_Passage given_
The traditional greeting in Kankonian is Tohayes isim (greetings today) or simply Tohayes (greetings), although Hau and Hai are very common today. Saying Tohayes isim is similar to saying, "Salutations!" Hau! is usually glossed as "Hello!", while Hai! is usually glossed as its homonym "Hi!" There are also greetings for times of day: Guzhiet galir is good morning; Guzhiet armar is good evening; Guzhiet huwos is good night. These are less commonly used than their equivalents in Germanic or Romance languages, however. Over the telephone, someone greets her/his interlocutor with the word Zaniken!, meaning "connected!", as both speakers want to make sure the phone line is connected before they begin their conversation.

_Stated problem 1_
List each greeting for a time of day in the passage on Kankonian greetings, with its English meaning.
_Stated problem 2_
Retype the stretch of the passage on Kankonian greetings from "The traditional greeting" through "begin their conversation.", word for word.
The lines after this point come from a separate source.

_Source material_

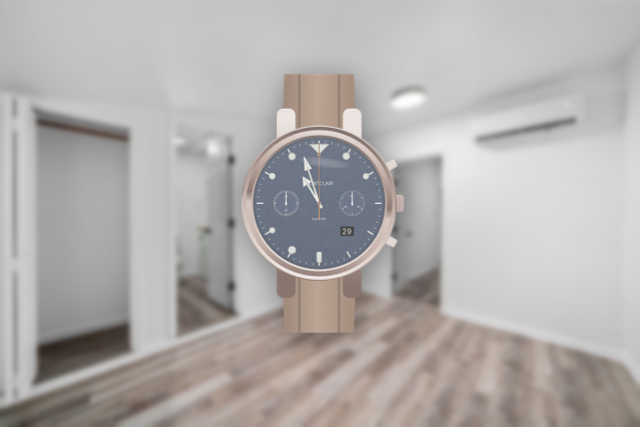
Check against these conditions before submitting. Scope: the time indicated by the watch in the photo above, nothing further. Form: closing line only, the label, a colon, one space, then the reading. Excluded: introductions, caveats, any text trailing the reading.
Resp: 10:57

_Complete response 1_
Guzhiet galir: good morning
Guzhiet armar: good evening
Guzhiet huwos: good night

_Complete response 2_
The traditional greeting in Kankonian is Tohayes isim (greetings today) or simply Tohayes (greetings), although Hau and Hai are very common today. Saying Tohayes isim is similar to saying, "Salutations!" Hau! is usually glossed as "Hello!", while Hai! is usually glossed as its homonym "Hi!" There are also greetings for times of day: Guzhiet galir is good morning; Guzhiet armar is good evening; Guzhiet huwos is good night. These are less commonly used than their equivalents in Germanic or Romance languages, however. Over the telephone, someone greets her/his interlocutor with the word Zaniken!, meaning "connected!", as both speakers want to make sure the phone line is connected before they begin their conversation.